半導体メーカーは米国政府に対し、インセンティブの拡大と規制の緩和を要請している。
TSMCは「トランプ政権は、TSMCアリゾナ工場のような投資を迅速に進められるよう、TSMCアリゾナ工場や、既に米国内で半導体製造プロジェクトにコミットしている他のメーカーに対し、関税やその他の輸入規制を免除すべきだ」と述べる。
市場調査会社International Business Strategies(IBS)のCEOであり、半導体業界のベテランであるHandel Jones氏は「TSMCはアリゾナ工場において、4nm世代のプロセスノードで台湾に匹敵する歩留まりを達成しているが、アリゾナのウエハーコストは台湾に比べて20〜25%高い」と述べる。
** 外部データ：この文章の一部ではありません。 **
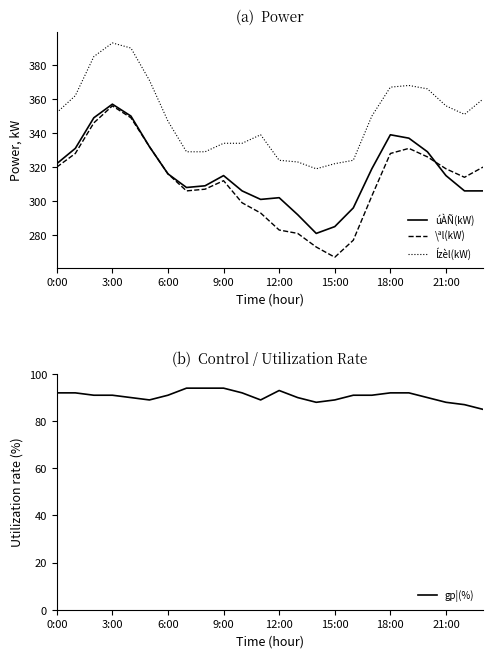

True or false: úÀÑ(kW) has a value of 322 at 0:00.

True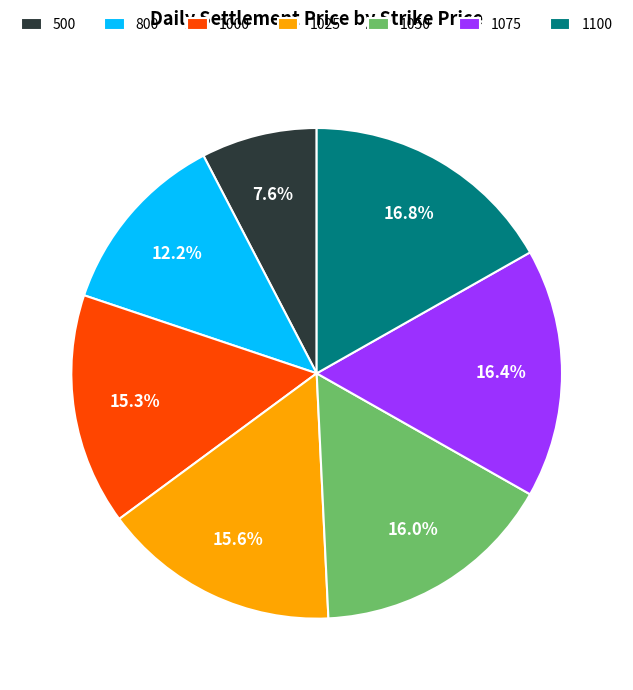

What is the smallest slice in the pie chart?

500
「顧客企業は、20〜25%も多く支払いたいとは思わないだろう」(Jones氏)
それでも、AIチップメーカーNVIDIAとAMDは2025年4月、輸入半導体チップに関税が課される可能性に備え、TSMCアリゾナ工場での生産を開始した。
IntelやSamsung Electronicsのような、「CHIPS and Science Act(CHIPS法)」に対応して米国での生産を拡大している他の半導体メーカーは、自社の業績悪化に伴い、工場プロジェクトを減速させている。
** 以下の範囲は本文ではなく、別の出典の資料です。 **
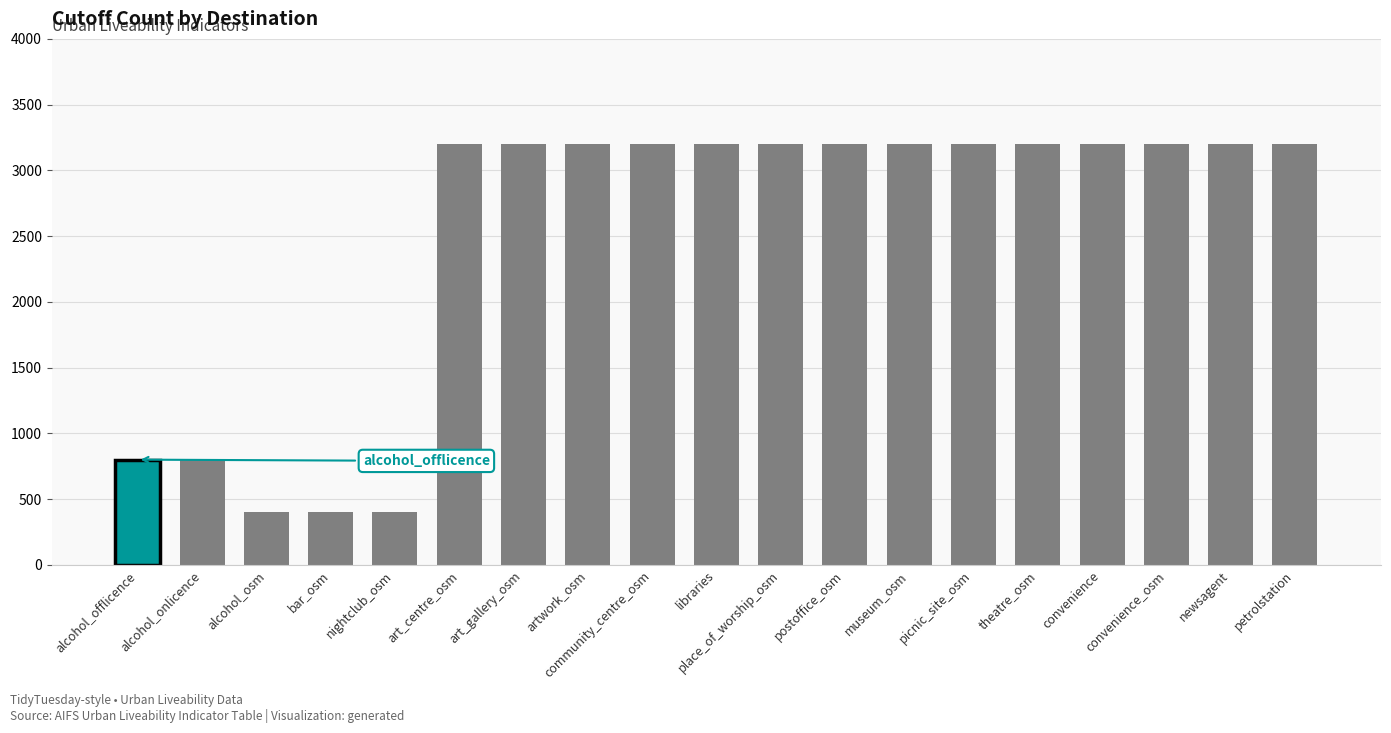

What is the maximum value shown in the chart?

3200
Micronは回答の中で「トランプ政権は、『よりレジリエントな国内製造を構築し、米国半導体製造業の雇用を増加させ、米国のAI優位性を確保する』という目標を掲げているが、関税のターゲットが明確に定まらなければ、その目標が意図せず弱体化する可能性がある。特に、半導体製造装置のように、米国では全く入手できなかったり需要に応えられるだけの数量を十分確保できなかったりする重要な装置のコストを上昇させる関税は、米国の半導体製造業界に甚大な損害をもたらす危険性がある」と述べる。